7. A brush box assembly for cleaning a substrate within a hybrid bonding platform, wherein the brush box assembly is A housing configured to surround the aforementioned substrate, Multiple brushes configured to gently scrub the wafer surface, A plurality of rollers configured to support and rotate the wafer during the cleaning process, A cleaning agent supply system configured to apply a cleaning agent to the wafer surface during the scrubbing process, A brush box assembly comprising:

8. The brush box assembly according to claim 6, further comprising a controller configured to control the operation of the brush, roller and detergent supply system.

9. The brush box assembly according to claim 6, wherein the plurality of brushes are configured to chemically and mechanically remove stubborn residues and particles induced by the back-grinding tape or dicing tape from the substrate surface.

10. The brush box assembly according to claim 6, wherein the cleaning agent supply system is configured to supply the cleaning agent to the plurality of brushes in order to facilitate the removal of residues and particles from the substrate surface.

11. The brush box assembly according to claim 6, wherein the cleaning agent supply system comprises a cryogenic aerosol jet configured to dispense the cryogenic cleaning agent onto the substrate surface during the scrubbing process.

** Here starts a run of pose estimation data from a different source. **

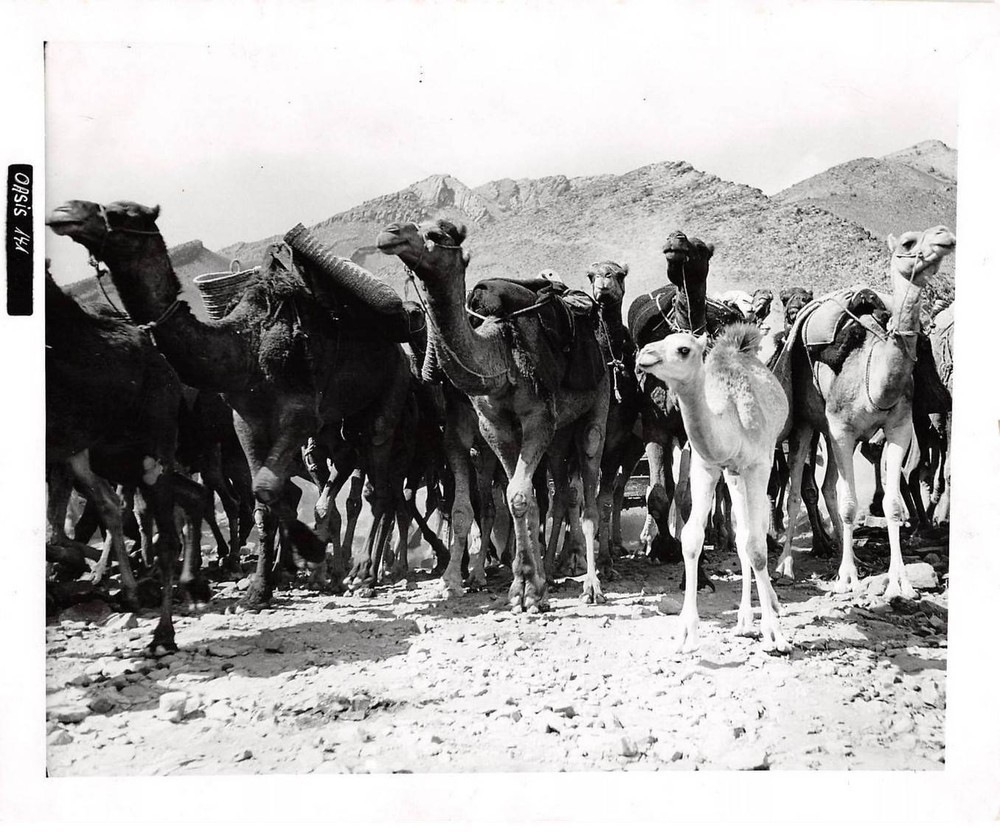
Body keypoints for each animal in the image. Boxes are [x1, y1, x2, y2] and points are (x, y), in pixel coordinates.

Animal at [47, 200, 413, 606]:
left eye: (124, 212)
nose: (65, 212)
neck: (245, 344)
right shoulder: (246, 420)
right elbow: (264, 501)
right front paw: (258, 590)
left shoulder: (298, 414)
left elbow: (265, 489)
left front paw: (303, 554)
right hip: (340, 425)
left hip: (391, 391)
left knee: (380, 488)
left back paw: (363, 574)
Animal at [377, 218, 610, 611]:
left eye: (439, 234)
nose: (389, 234)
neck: (499, 353)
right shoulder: (493, 429)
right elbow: (499, 503)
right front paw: (520, 587)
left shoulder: (536, 420)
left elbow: (517, 496)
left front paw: (528, 590)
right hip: (559, 434)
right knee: (560, 492)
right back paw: (550, 570)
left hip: (597, 407)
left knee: (589, 492)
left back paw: (591, 585)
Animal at [636, 324, 790, 653]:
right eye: (661, 339)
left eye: (683, 349)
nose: (644, 354)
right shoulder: (707, 465)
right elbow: (693, 538)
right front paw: (686, 634)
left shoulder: (758, 464)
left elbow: (758, 547)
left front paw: (775, 635)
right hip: (732, 474)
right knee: (742, 535)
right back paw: (744, 621)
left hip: (759, 461)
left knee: (754, 533)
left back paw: (770, 606)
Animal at [775, 226, 956, 599]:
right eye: (908, 243)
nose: (944, 235)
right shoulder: (843, 430)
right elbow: (848, 504)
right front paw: (846, 579)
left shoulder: (897, 427)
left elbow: (892, 504)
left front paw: (900, 582)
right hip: (806, 424)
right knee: (798, 490)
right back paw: (785, 565)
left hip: (832, 432)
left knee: (829, 486)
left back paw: (847, 556)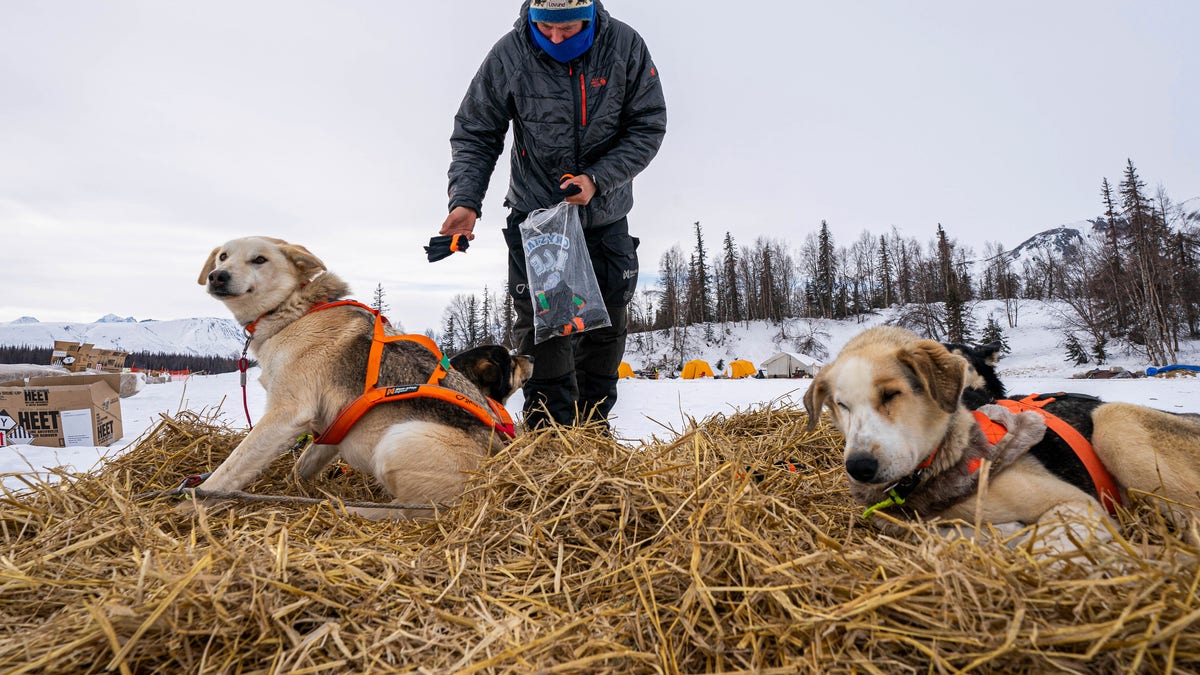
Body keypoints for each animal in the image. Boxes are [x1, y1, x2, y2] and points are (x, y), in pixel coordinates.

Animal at [194, 235, 532, 514]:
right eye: (223, 256)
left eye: (259, 259)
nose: (217, 275)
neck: (292, 311)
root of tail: (504, 470)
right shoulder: (330, 429)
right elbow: (301, 465)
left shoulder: (285, 416)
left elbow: (229, 469)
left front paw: (194, 501)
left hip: (396, 442)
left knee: (413, 510)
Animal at [806, 324, 1200, 550]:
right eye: (841, 405)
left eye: (890, 395)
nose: (860, 467)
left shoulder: (1078, 504)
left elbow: (1043, 543)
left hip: (1114, 424)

12. A method for manufacturing a stacked semiconductor structure, wherein the method is To provide a substrate including multiple dies, To remove residues and particles, the surface of the substrate is cleaned using a brush box cleaning module, The die on the substrate is bonded using a hybrid bonding process. Methods that include...

13. The method according to claim 11, wherein cleaning the surface of the substrate includes removing residues and particles induced by the back-grinding tape or dicing tape.

14. The method according to claim 11, wherein cleaning the surface of the substrate includes chemically and mechanically removing stubborn residues and particles using a plurality of brushes.

15. The method according to claim 11, wherein the cleaning step using at least one wet cleaning module is optional, and the cleaning step using at least one wet cleaning module can be performed before and / or after the brush box cleaning module step.

16. The method according to claim 11, wherein the at least one degassing module heats the wafer surface in order to evaporate moisture and to reduce the release of plastic gas from the tape frame.

17. The method according to claim 11, wherein the at least one plasma module uses ion bombardment to activate the wafer surface and make the wafer surface hydrophilic for bonding.

18. The method according to claim 11, wherein the at least one bonder module precisely aligns and bonds a die to a substrate to produce a stacked semiconductor structure.

19. The method according to claim 11, wherein the removal of residues and particles by the brush box cleaning module results in the stacked semiconductor structure having an enhanced bonding yield.